How would you solve the following problem explicitly?
Sqrt(1-y^2) dx - sqrt(1-x^2) dy
I separated the x and y terms and got:
Integral of 1/sqrt(1-x^2) dx = Integral of 1/sqrt(1-y^2) dy
I was wondering how would you take the anti-derivative of each function. I believe we are using a trig substitution?
Oops, Sqrt(1-y^2) dx - sqrt(1-x^2) dy = 0
sqrt(1-y^2) dx - sqrt(1-x^2) dy = 0
sqrt(1-y^2) dx = sqrt(1-x^2) dy
Take all term swith x to one side and all terms of y to the other side of equation:
dx / sqrt(1-x^2) = dy / sqrt(1-y^2)
Integrate both side. Note that,
∫(1/(sqrt(a^2 - x^2))dx = sin^-1 (x/a) + C
Therefore,
sin^-1 (x) + C = sin^-1 (y)
Get the sine of both sides:
y = sin( sin^-1 (x) + C )
hope this helps? `u`
If we pick a different c, the solution looks a little more symmetric, and more like the original equation:
y = sin(arcsin(x)+arcsin(c))
y = sin(arcsin(x))cos(arcsin(c)) + cos(arcsin(x))sin(arcsin(c))
= x√(1-c^2) + c√(1-x^2)
Just a thought. A bit ugly because c appears twice, and is more restricted than the general C above.
To solve the problem explicitly, you have correctly separated the variables and obtained the equation:
Integral of 1/sqrt(1-x^2) dx = Integral of 1/sqrt(1-y^2) dy
To evaluate these integrals, we can indeed use trigonometric substitutions. Let's start by considering the integral on the left-hand side:
∫ 1/√(1-x^2) dx
To introduce a trigonometric substitution, we can let x = sinθ, which implies dx = cosθ dθ. Substituting these values into the integral, we get:
∫ 1/√(1-sin^2θ) cosθ dθ
Simplifying further, we have:
∫ cosθ/√(cos^2θ) dθ
Since cos^2θ = 1 - sin^2θ, we can rewrite the integral as:
∫ cosθ/√(1-sin^2θ) dθ
Using the Pythagorean identity sin^2θ + cos^2θ = 1, we have:
∫ cosθ/√(cos^2θ) dθ
This simplifies to:
∫ dθ
The integral of 1 with respect to θ is simply θ + C, where C is the constant of integration.

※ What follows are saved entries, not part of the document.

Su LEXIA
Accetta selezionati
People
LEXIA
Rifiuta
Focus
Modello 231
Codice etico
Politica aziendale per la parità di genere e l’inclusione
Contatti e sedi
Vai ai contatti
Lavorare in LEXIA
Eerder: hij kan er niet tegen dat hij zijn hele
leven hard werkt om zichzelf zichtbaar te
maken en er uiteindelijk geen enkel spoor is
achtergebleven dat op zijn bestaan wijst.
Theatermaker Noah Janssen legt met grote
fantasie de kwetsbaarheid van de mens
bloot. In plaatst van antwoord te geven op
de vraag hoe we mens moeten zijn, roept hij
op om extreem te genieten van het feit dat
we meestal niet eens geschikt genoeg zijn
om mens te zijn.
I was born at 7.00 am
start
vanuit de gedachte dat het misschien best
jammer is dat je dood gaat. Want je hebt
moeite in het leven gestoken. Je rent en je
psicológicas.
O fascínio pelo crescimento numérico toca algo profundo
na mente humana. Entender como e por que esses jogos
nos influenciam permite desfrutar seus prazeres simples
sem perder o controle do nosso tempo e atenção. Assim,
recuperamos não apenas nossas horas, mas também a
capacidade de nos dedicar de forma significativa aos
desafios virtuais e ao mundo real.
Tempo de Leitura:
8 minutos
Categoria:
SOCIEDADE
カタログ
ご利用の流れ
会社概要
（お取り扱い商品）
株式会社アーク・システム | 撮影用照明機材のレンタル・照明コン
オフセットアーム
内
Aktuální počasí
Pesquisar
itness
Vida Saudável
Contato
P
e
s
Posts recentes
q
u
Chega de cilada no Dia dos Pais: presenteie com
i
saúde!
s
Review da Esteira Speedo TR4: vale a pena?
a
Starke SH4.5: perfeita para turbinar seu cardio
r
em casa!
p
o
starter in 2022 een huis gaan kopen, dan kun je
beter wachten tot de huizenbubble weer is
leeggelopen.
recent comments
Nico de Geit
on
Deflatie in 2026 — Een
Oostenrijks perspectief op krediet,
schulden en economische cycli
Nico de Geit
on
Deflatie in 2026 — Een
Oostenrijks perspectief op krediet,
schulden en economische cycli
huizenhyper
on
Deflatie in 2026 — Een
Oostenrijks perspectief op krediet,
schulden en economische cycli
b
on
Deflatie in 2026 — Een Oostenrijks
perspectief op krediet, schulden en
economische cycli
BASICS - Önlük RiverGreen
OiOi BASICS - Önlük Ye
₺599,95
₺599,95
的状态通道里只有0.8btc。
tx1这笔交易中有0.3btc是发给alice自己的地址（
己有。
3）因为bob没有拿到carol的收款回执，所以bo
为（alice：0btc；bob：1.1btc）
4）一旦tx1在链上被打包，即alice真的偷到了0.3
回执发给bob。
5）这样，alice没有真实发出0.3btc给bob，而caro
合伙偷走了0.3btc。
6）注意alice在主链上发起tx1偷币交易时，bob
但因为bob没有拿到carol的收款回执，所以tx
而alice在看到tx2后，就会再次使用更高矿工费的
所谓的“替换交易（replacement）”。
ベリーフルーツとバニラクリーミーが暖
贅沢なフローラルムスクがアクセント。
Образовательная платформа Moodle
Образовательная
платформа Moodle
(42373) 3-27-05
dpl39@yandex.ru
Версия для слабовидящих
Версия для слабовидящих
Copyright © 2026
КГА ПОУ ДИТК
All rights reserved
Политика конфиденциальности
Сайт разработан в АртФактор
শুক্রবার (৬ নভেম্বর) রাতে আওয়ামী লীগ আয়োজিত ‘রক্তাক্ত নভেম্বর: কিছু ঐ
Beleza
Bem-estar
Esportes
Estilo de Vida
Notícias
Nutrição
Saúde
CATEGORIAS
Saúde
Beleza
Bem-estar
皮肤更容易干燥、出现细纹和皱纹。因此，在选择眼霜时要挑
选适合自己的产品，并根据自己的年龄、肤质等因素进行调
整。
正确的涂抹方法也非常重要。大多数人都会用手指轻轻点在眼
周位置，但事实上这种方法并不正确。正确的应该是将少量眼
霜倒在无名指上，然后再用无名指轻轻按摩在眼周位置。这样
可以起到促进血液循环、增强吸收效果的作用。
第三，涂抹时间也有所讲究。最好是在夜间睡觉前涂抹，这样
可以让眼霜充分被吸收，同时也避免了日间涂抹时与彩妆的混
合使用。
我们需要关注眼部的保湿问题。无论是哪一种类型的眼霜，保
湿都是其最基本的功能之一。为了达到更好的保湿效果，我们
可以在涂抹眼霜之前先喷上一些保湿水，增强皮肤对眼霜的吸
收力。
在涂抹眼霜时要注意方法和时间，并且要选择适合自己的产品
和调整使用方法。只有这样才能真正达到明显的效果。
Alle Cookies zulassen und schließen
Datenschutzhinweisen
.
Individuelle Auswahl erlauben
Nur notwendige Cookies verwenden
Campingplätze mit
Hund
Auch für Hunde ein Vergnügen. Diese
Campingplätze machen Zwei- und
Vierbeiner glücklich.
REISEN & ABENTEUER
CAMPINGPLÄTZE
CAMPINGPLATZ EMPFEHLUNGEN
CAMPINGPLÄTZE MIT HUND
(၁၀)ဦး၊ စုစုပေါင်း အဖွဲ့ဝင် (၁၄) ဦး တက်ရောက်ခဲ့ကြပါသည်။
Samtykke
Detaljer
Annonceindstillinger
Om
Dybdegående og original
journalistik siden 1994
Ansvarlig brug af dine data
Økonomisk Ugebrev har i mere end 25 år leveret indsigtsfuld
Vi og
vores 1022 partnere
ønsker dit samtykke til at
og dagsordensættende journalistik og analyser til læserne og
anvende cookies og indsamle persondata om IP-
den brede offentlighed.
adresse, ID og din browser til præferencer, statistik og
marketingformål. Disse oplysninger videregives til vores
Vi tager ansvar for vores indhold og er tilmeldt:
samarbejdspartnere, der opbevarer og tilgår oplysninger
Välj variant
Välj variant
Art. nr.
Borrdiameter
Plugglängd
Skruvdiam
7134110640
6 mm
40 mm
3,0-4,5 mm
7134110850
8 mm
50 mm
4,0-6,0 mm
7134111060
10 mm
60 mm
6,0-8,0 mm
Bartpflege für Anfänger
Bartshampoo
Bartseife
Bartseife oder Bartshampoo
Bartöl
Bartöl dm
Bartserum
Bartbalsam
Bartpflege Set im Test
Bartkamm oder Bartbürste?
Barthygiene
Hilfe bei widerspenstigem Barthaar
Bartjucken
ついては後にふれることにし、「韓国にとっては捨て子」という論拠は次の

So, for the left-hand side, the anti-derivative is:
θ + C
Now, let's consider the right-hand side integral:
∫ 1/√(1-y^2) dy
Using the same approach as before, we can let y = sinφ, which implies dy = cosφ dφ. Substituting these into the integral, we get:
∫ 1/√(1-sin^2φ) cosφ dφ
Simplifying further, we have:
∫ cosφ/√(cos^2φ) dφ
Using the same trigonometric identity as before, we can rewrite the integral as:
∫ dφ
The integral of 1 with respect to φ is simply φ + C, where C is the constant of integration.
So, for the right-hand side, the anti-derivative is:
φ + C
Now, we have:
θ + C = φ + C
Since the constants of integration cancel out, we can conclude that θ = φ. This means that x = sinθ = sinφ and y = sinφ as well.
Therefore, the solution to the original problem is x = y = sinθ.
I hope this explanation helps you understand how to tackle the trigonometric substitution and take the antiderivative of each function.